**Task data**
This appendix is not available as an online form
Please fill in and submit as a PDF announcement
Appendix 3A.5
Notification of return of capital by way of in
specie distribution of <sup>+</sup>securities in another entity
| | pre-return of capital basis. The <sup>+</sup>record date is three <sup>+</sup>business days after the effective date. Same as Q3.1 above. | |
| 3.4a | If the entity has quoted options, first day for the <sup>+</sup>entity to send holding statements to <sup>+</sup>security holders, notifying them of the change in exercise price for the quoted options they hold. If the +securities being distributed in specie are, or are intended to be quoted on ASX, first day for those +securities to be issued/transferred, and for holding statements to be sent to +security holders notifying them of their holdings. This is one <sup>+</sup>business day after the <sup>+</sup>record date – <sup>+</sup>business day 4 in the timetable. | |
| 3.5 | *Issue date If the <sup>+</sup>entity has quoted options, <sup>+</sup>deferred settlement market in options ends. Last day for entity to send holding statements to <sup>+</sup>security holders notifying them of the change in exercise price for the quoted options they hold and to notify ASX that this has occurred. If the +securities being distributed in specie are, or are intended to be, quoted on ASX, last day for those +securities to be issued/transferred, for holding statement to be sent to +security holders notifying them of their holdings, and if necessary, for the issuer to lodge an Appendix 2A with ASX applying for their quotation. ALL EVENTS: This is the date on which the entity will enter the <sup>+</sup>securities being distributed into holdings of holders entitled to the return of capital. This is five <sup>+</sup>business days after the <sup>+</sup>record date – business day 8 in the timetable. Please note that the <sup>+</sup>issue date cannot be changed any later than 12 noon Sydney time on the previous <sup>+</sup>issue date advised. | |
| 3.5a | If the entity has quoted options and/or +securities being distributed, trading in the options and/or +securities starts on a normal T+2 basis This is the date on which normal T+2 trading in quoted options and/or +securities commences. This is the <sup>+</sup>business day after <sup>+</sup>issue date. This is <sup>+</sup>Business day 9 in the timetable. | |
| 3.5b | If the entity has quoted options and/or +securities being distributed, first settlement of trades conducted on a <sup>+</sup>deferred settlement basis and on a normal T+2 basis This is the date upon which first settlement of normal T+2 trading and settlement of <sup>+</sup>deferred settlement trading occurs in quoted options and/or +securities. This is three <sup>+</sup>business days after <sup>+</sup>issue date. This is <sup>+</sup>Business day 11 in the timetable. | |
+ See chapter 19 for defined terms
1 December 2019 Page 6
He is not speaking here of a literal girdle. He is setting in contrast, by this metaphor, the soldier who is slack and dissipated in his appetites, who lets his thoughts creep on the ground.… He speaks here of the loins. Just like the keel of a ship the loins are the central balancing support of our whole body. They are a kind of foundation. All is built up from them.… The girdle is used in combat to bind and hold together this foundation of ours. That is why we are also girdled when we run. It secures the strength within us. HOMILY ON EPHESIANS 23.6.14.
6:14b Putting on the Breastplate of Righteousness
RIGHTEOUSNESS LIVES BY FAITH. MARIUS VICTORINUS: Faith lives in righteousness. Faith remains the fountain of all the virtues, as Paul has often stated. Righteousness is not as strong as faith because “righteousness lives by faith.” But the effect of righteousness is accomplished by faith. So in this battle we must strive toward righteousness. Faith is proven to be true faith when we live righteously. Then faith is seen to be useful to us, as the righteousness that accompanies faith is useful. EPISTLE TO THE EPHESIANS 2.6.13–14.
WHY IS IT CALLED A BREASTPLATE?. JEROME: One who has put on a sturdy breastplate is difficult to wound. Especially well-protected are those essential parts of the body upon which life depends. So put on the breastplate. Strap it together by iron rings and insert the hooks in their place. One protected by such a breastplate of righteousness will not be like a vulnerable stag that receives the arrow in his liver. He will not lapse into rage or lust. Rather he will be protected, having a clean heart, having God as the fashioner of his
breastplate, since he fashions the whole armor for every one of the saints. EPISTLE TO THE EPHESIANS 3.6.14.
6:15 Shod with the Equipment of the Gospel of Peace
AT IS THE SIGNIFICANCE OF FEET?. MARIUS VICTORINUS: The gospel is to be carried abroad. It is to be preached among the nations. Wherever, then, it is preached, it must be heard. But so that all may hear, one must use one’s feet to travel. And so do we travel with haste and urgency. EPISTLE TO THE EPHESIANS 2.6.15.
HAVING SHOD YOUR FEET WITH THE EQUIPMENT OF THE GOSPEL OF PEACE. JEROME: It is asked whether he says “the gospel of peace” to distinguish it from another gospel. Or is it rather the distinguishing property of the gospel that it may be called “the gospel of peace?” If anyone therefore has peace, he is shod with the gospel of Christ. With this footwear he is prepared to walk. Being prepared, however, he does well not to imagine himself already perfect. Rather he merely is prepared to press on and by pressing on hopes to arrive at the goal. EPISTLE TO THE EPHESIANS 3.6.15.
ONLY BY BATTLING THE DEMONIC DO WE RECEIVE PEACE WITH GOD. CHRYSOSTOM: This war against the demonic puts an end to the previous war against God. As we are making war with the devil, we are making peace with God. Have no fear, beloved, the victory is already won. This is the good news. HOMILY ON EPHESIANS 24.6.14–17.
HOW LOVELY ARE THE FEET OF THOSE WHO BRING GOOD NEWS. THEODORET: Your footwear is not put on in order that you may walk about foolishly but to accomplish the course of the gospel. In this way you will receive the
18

**Problem requirements**
Using the data above, reproduce exactly the lines from the line that contains "Q3.1 above. | |" through the line that contains "4 in the timetable. | |", including both.

**Response area**
| | pre-return of capital basis. The <sup>+</sup>record date is three <sup>+</sup>business days after the effective date. Same as Q3.1 above. | |
| 3.4a | If the entity has quoted options, first day for the <sup>+</sup>entity to send holding statements to <sup>+</sup>security holders, notifying them of the change in exercise price for the quoted options they hold. If the +securities being distributed in specie are, or are intended to be quoted on ASX, first day for those +securities to be issued/transferred, and for holding statements to be sent to +security holders notifying them of their holdings. This is one <sup>+</sup>business day after the <sup>+</sup>record date – <sup>+</sup>business day 4 in the timetable. | |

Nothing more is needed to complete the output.